The reverse term, or "Easy Up" shocks, are used to help raise the suspension quickly which does also raise the center of gravity of the sprung mass and a higher CG promotes more weight transfer. Drag cars use this effect on the front of their cars to promote more weight transfer to the rear tires for added traction. On dry, slick dirt tracks, teams can utilize less rebound in the left side shocks and in the front shocks to promote weight transfer to the right side for better side bite and to the rear for better traction off the corners.
Putting All Of This to Use
In order to utilize the configurations we have discussed here, we must be able to use a range of different rates of shocks in order to find the right combination for our car at a particular race track. For a team that races at only one track, the process is fairly simple. You would experiment to find the fastest set of shocks and ones that suit the driver's style and stick to those. For teams that travel to different tracks, some changes will be necessary if the setup needs to change and/or the track layout is different from track to track.
Many shock experts agree with certain basics, such as:
1. The shock package should be softer overall when racing on dirt and when the track is flatter when on asphalt.
2. Get your basic setup close to being balanced before trying to tune with shocks. Shocks cannot solve basic handling balance problems.
3. Higher-banked tracks require a higher overall rate of shock as opposed to flat tracks. This is because of the higher speeds and the extreme amount of downforce.

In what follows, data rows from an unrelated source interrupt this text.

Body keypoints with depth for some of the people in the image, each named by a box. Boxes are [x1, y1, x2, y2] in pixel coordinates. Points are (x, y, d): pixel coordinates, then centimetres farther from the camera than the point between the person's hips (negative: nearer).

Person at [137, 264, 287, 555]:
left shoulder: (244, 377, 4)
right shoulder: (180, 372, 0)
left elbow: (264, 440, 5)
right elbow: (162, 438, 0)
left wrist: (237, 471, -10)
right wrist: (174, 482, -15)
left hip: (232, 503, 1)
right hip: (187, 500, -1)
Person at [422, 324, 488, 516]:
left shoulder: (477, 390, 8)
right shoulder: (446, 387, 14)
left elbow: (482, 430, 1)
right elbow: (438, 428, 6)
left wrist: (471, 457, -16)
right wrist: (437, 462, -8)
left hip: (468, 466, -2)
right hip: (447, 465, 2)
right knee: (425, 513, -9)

4. Shocks that are mounted farther from the ball joint should be stiffer than if they were mounted close to the ball joint. With each inch of travel of the wheel, the shock mounted farther away will move at a lesser speed, meaning less resistance to both rebound and compression.

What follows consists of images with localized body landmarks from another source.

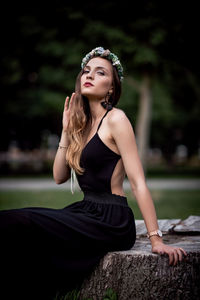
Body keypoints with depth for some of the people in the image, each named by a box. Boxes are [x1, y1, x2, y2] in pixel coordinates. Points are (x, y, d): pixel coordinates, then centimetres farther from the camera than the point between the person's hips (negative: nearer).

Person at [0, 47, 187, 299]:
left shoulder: (115, 119, -8)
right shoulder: (83, 123, 15)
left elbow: (138, 183, -13)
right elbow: (59, 177, 12)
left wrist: (156, 240, -16)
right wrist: (66, 131, 5)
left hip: (111, 220, -7)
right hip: (87, 212, 7)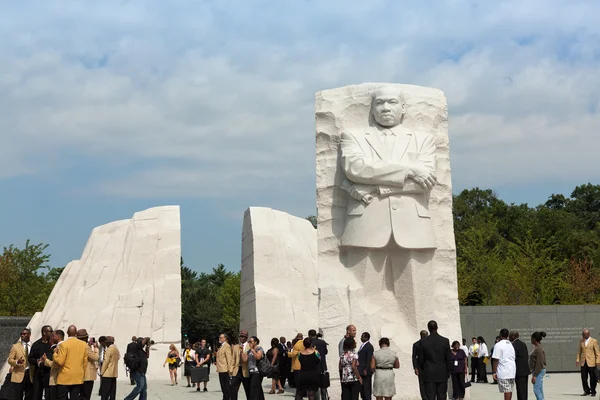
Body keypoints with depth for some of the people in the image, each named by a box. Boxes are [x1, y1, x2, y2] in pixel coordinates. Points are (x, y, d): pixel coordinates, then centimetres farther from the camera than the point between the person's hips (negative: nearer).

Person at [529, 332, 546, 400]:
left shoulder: (539, 349, -17)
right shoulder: (537, 348, 13)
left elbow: (539, 363, -21)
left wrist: (534, 375, -21)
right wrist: (534, 373, 20)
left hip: (539, 371, -10)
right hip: (538, 371, 10)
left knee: (536, 390, -12)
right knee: (539, 390, 10)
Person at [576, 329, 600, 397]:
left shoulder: (594, 341, -2)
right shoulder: (581, 341, 9)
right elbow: (579, 351, 13)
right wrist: (578, 360, 4)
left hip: (591, 363, -3)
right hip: (583, 362, 3)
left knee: (592, 378, 4)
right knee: (584, 378, 2)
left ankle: (593, 391, 16)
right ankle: (586, 391, 14)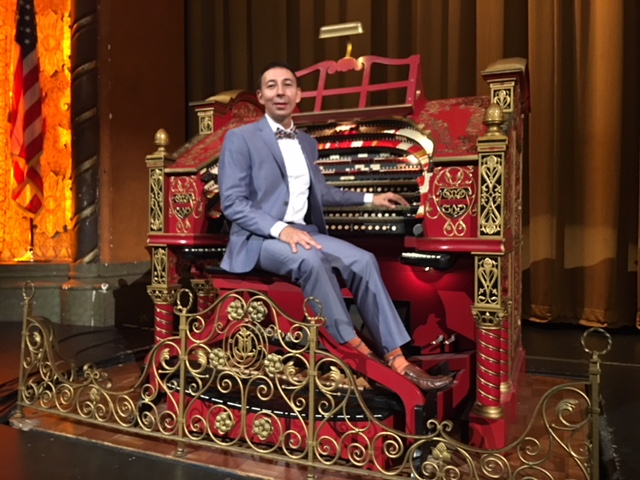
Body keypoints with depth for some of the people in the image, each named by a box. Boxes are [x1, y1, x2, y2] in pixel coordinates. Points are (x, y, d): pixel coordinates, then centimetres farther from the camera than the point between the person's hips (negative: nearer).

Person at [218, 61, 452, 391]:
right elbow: (231, 203, -11)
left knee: (363, 261, -19)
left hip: (302, 231, 6)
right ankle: (354, 349, -21)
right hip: (259, 238, -5)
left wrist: (369, 199, 30)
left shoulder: (306, 142, 18)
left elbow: (319, 193, 31)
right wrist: (280, 229, -24)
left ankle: (395, 358, -17)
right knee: (310, 260, -36)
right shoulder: (240, 138, -2)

5. Tune entry performance first. If there are no entry problems, make small changes if you want to experiment to see if entry can be improved. Entry problems include a tight car or a loose car. The worst problem, by far, would be the loose-in condition. Nine times out of 10 this is an alignment problem and not shock related.
6. Tune exit performance last. If there are no exit problems, don't make any significant changes. Exit problems can include a car that pushes under acceleration or one that goes loose under power. Be sure that you do not have a tight /loose condition where the car is basically tight and goes loose just past mid-turn.
7. On dirt tracks, reduce rebound settings on the left side and decrease the compression rates on the right side for dry, slick surfaces to promote more chassis movement. This helps to maintain grip as the car goes through the transitional phases of entry and exit.
8. On asphalt tracks, once the car has been tuned with shocks for optimum entry and exit performance, increase the overall rebound rates a small step at a time, especially on the left side, to possibly increase overall performance. This is especially good for low- to medium-banked race tracks. For highly- banked tracks, the added rebound is not necessary or advisable.
A Closing Caution
The suggestions provided here are representative of trends that can enhance your handling package. Before any of this can work, the setup must be balanced, the steering characteristics must be ideal, and the car must be aligned properly. If not, you will probably chase the setup and experience a lot of frustration and expense. Shock tuning is the last thing to experiment with in order to try to increase your race car's performance, but it is nonetheless a necessary step in finding the ideal total handling package.